Le taux de létalité s’établit désormais à 47,7 %, tandis que 1.182 patients ont été déclarés guéris depuis le début de l’épidémie. Quelque 798 personnes sont actuellement en isolement ou hospitalisées, selon ce bilan.
L’épidémie touche six provinces : l’Ituri, le Nord-Kivu, le Sud-Kivu, le Bas-Uélé, le Haut-Uélé et la Tshopo.
L’Ituri demeure l’un des principaux foyers de transmission. Au 16 août, les autorités avaient déjà recensé plus de 5.000 cas confirmés et plus de 2.300 décès, selon Médecins Sans Frontières.
Sur le front de la riposte, le suivi des contacts atteint 84,7 %, un indicateur essentiel pour identifier rapidement les personnes susceptibles d’avoir été exposées au virus et interrompre les chaînes de transmission.

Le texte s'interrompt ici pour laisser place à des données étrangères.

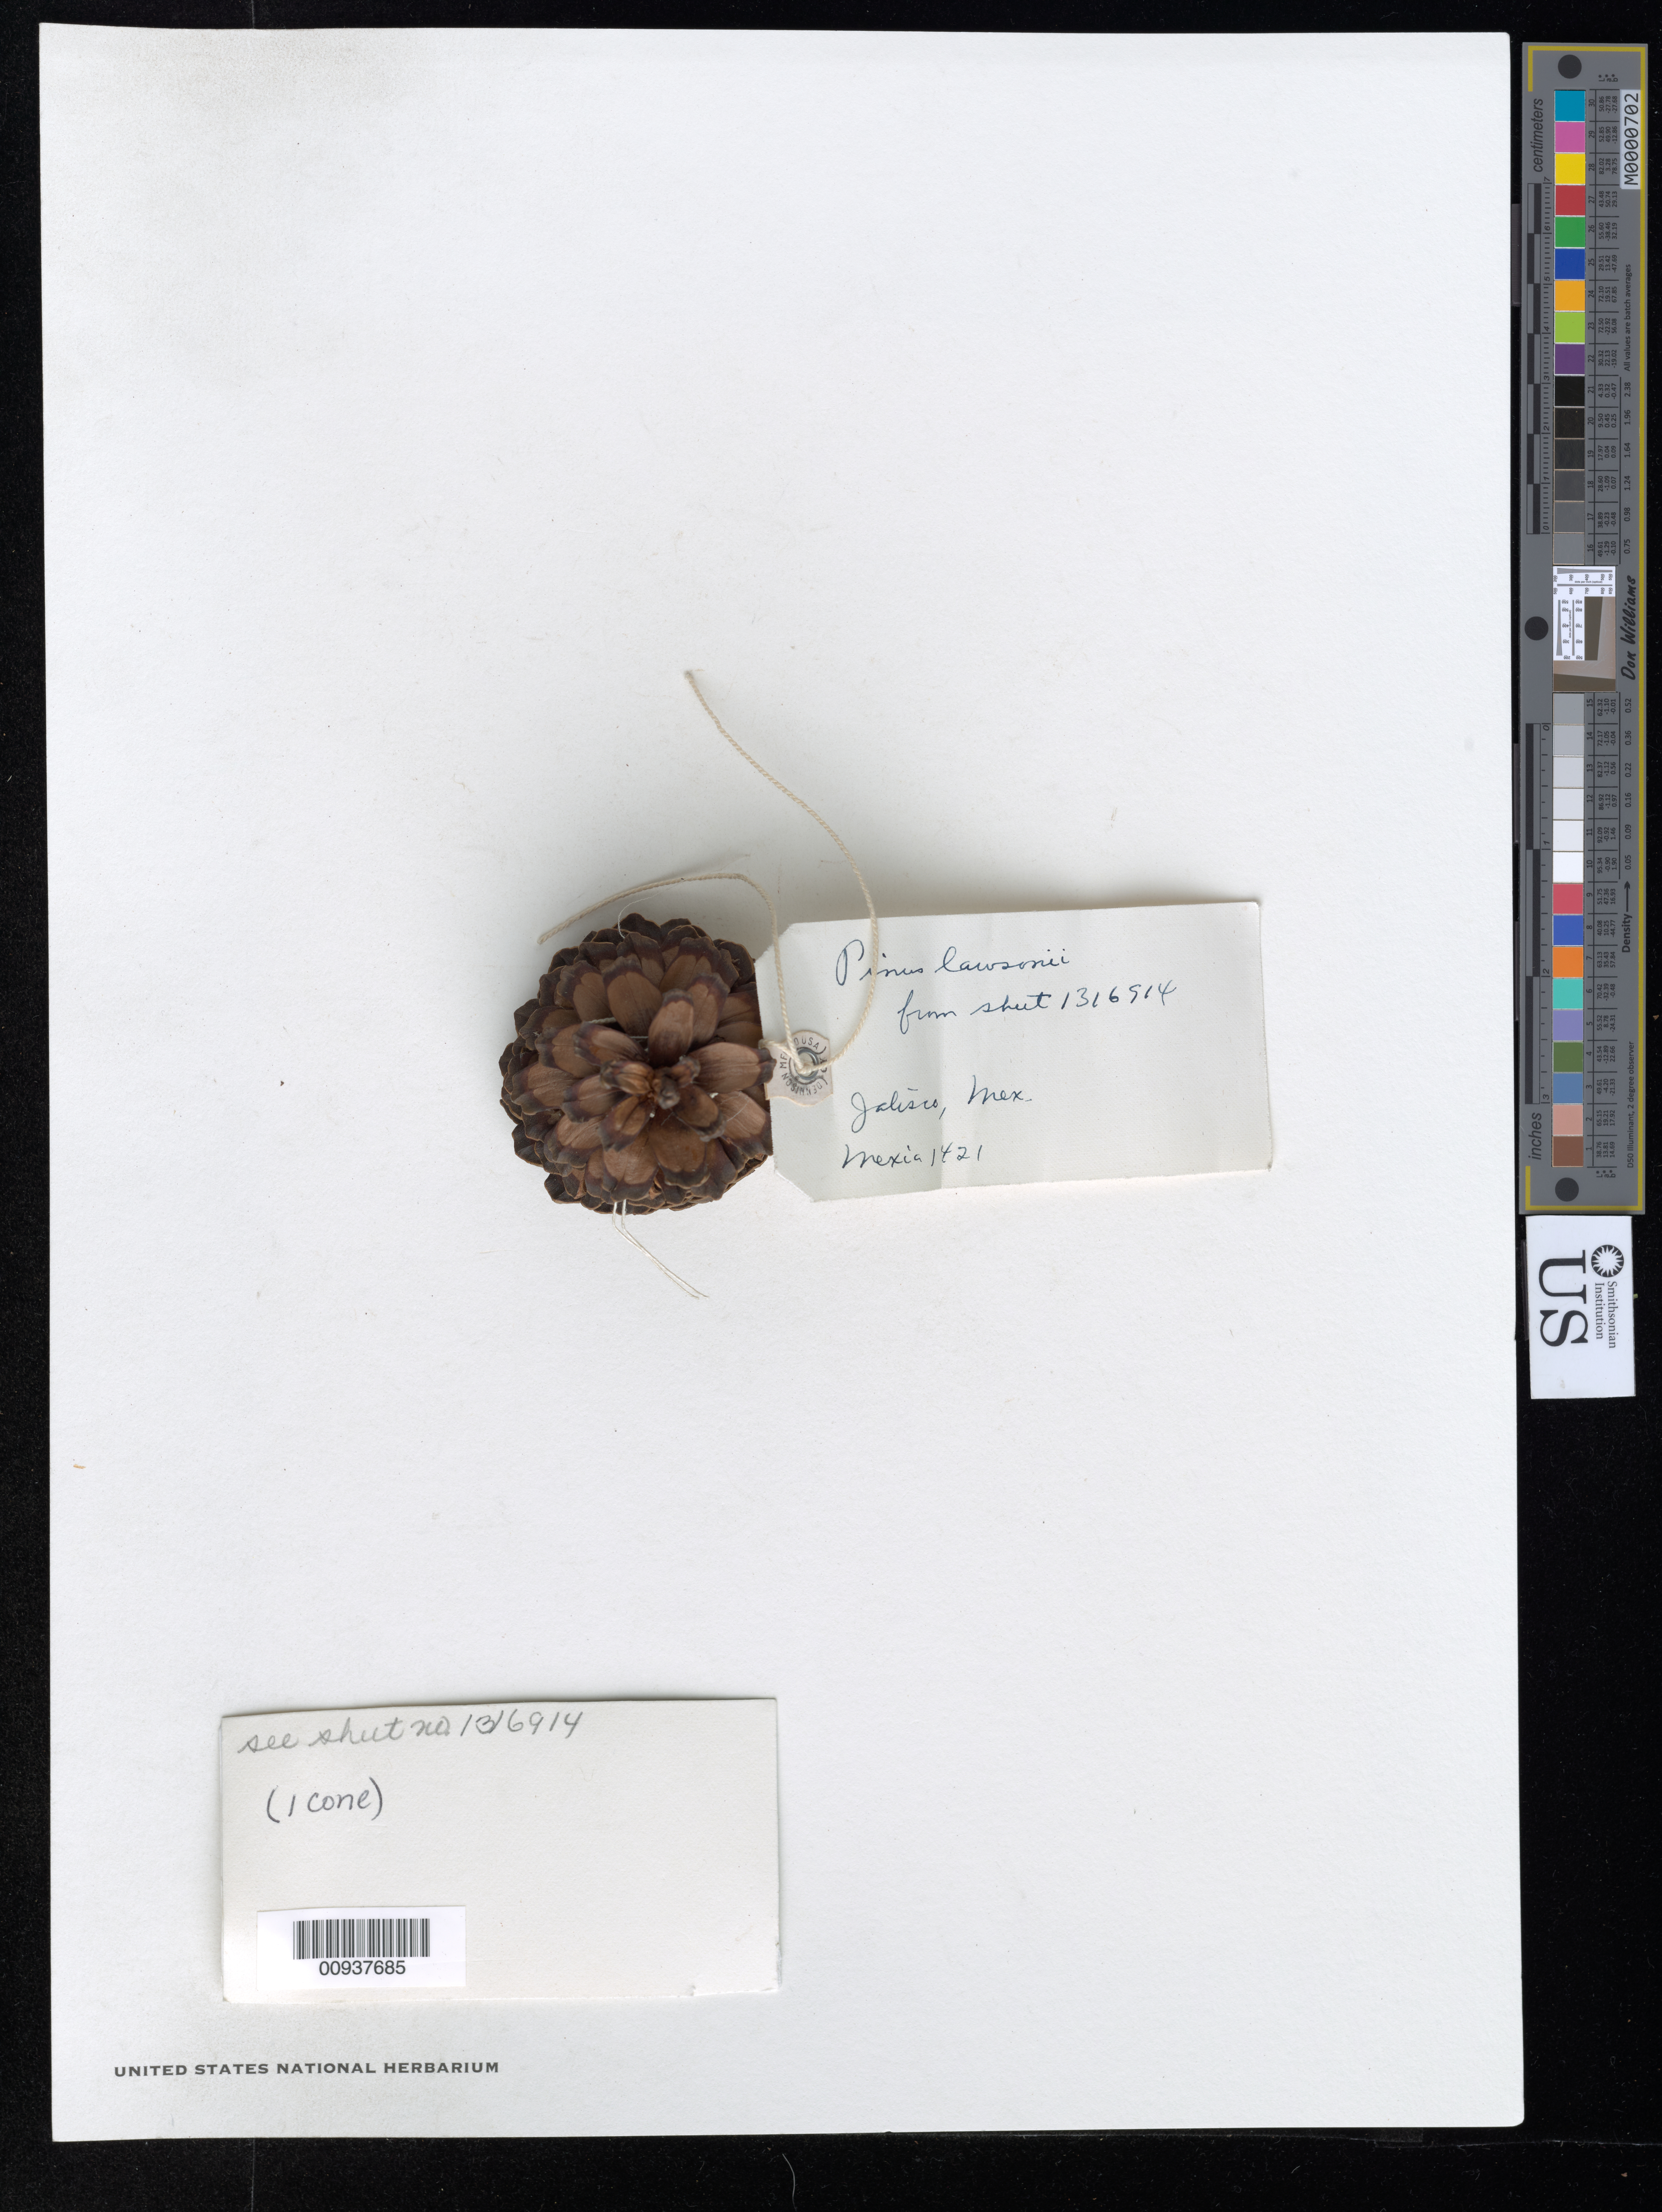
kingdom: Plantae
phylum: Tracheophyta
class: Pinopsida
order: Pinales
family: Pinaceae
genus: Pinus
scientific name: Pinus lawsonii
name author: Roezl ex Gordon & Glend.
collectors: Y. Mexia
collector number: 1421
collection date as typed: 08 Jan 1927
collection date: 1927-01-08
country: Mexico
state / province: Jalisco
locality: Trail from San Sebastian to Arroyo Seco. Sierra Madre Occidental.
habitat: Steep hillsides. Open pine forest.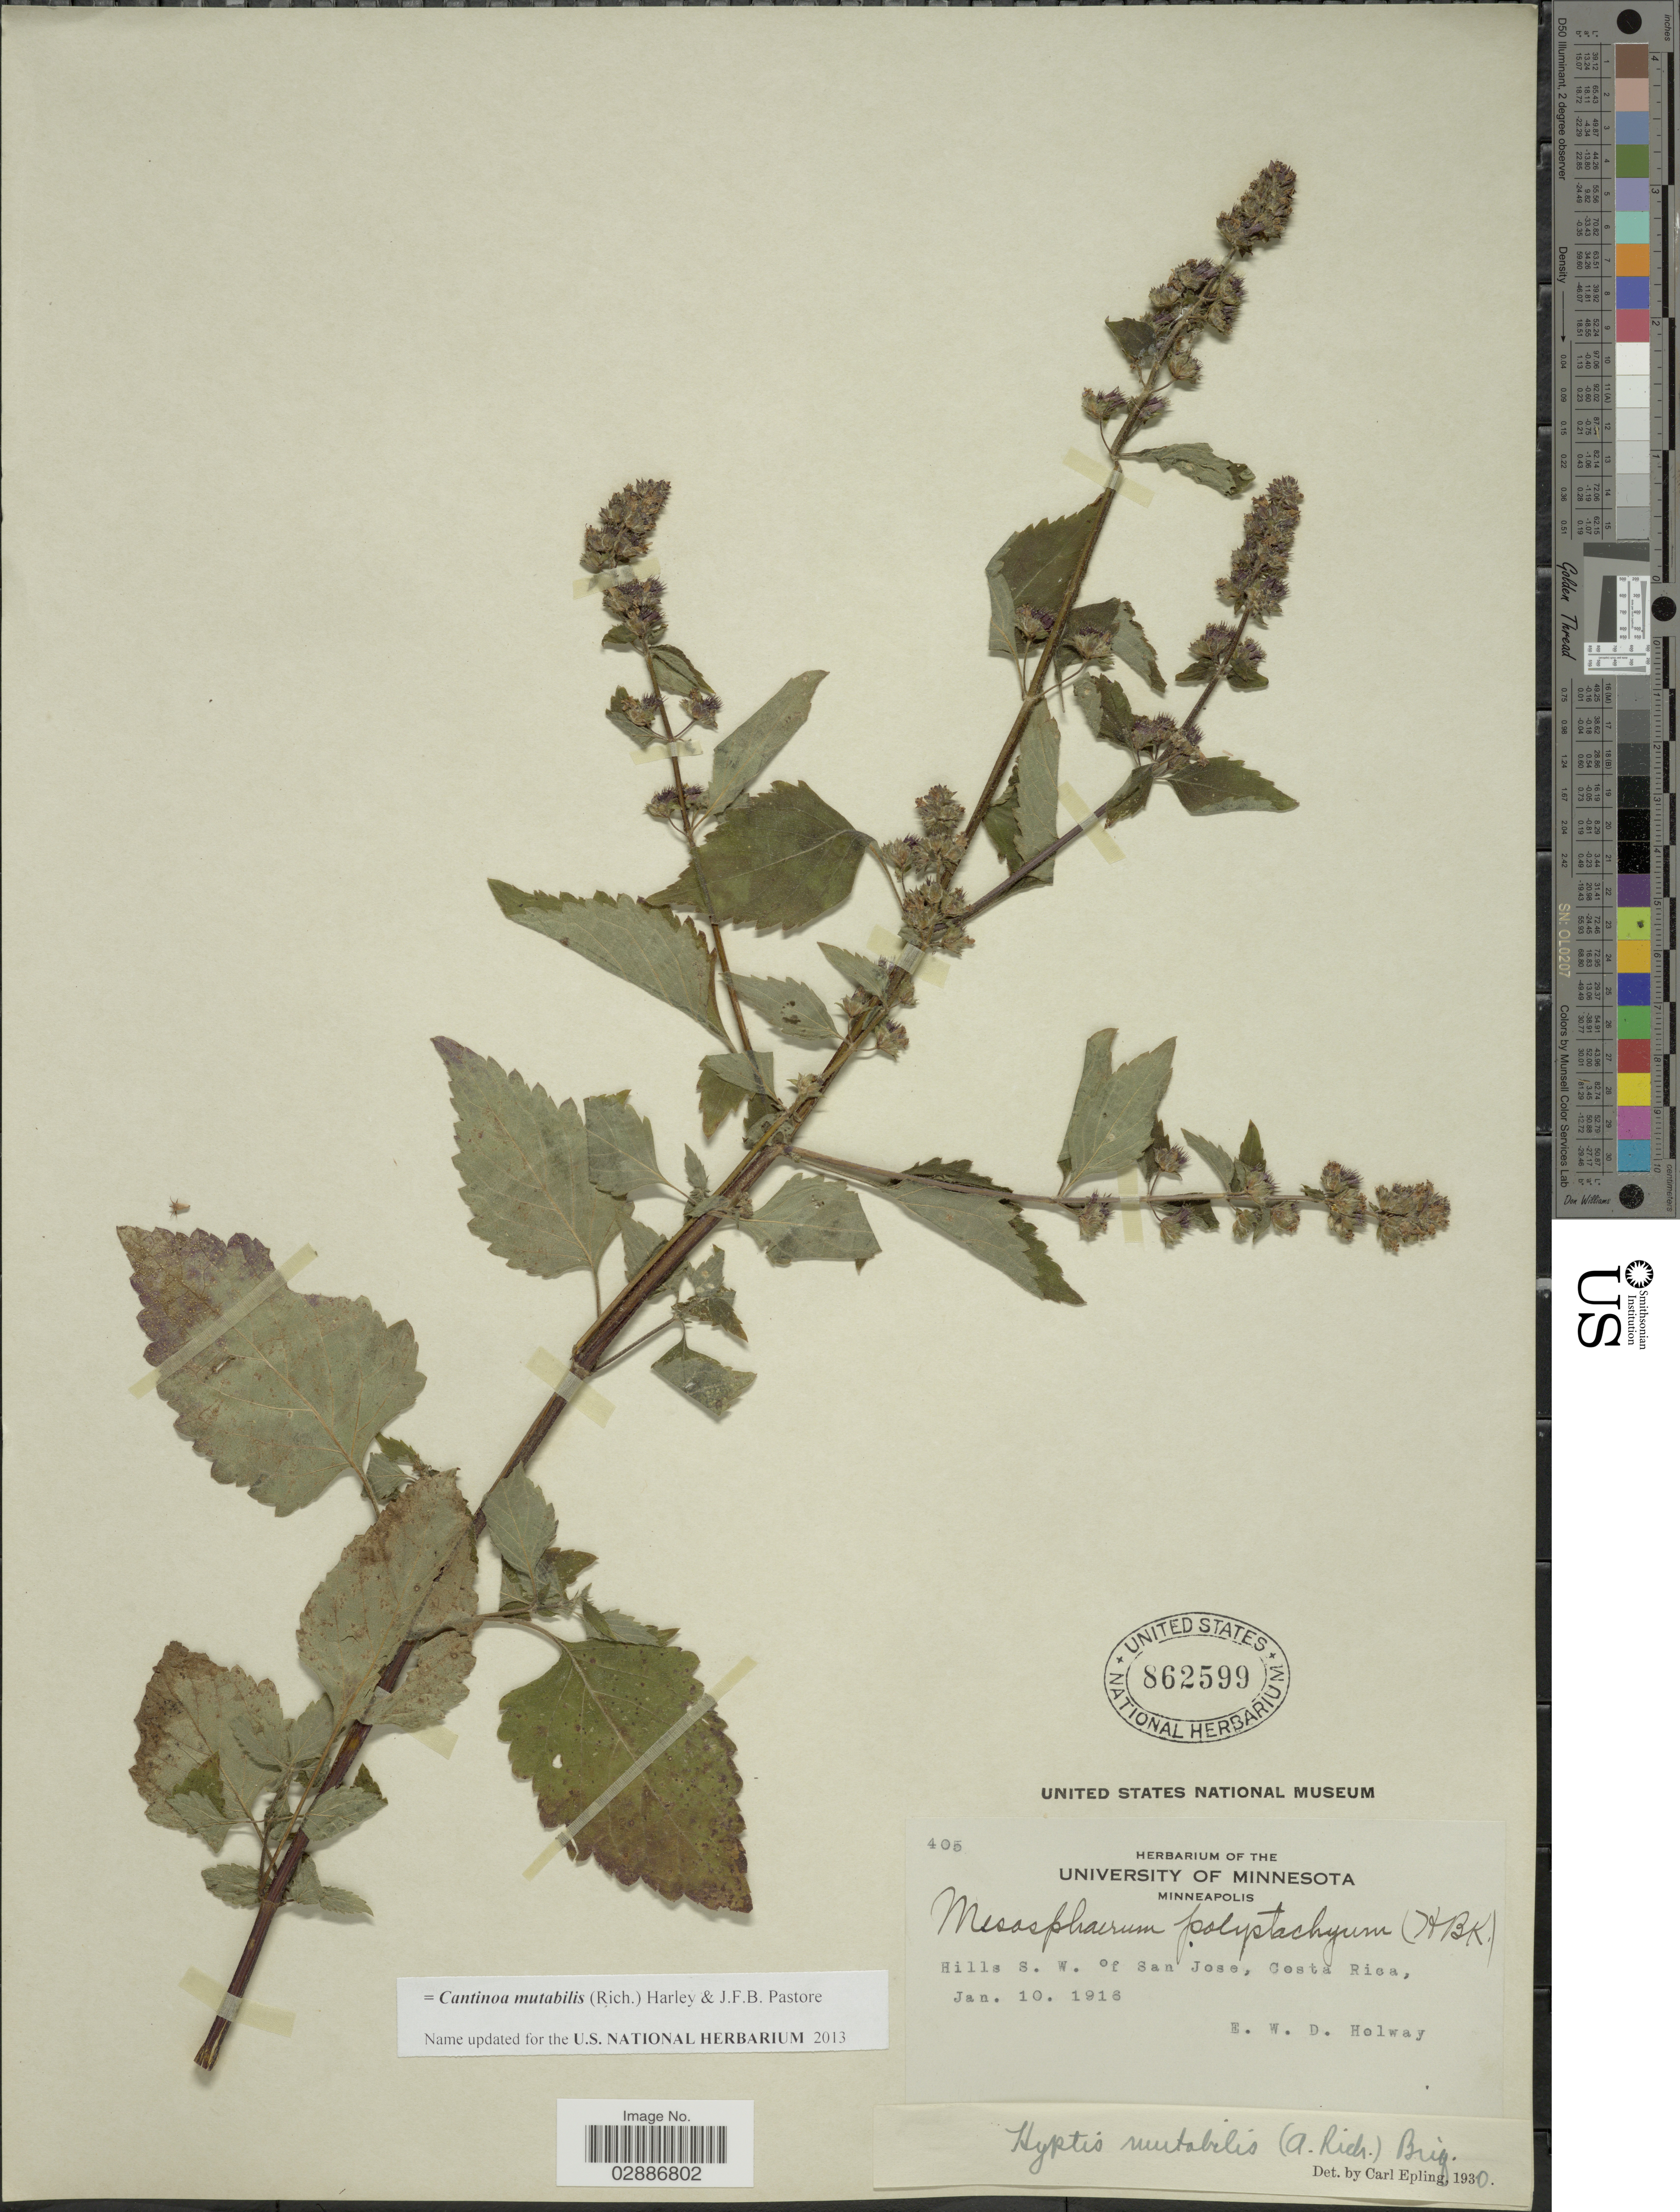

Cette progression intervient alors que l’épidémie, déclarée le 15 mai 2026, est confrontée à d’importants défis liés notamment à la mobilité des populations, aux déplacements et à l’accès aux communautés affectées.
MSF estime que l’implication des communautés demeure déterminante pour améliorer la détection et la prise en charge précoces des malades.
Les autorités sanitaires poursuivent la surveillance épidémiologique, la prise en charge des patients et le suivi des contacts afin de limiter la propagation du virus.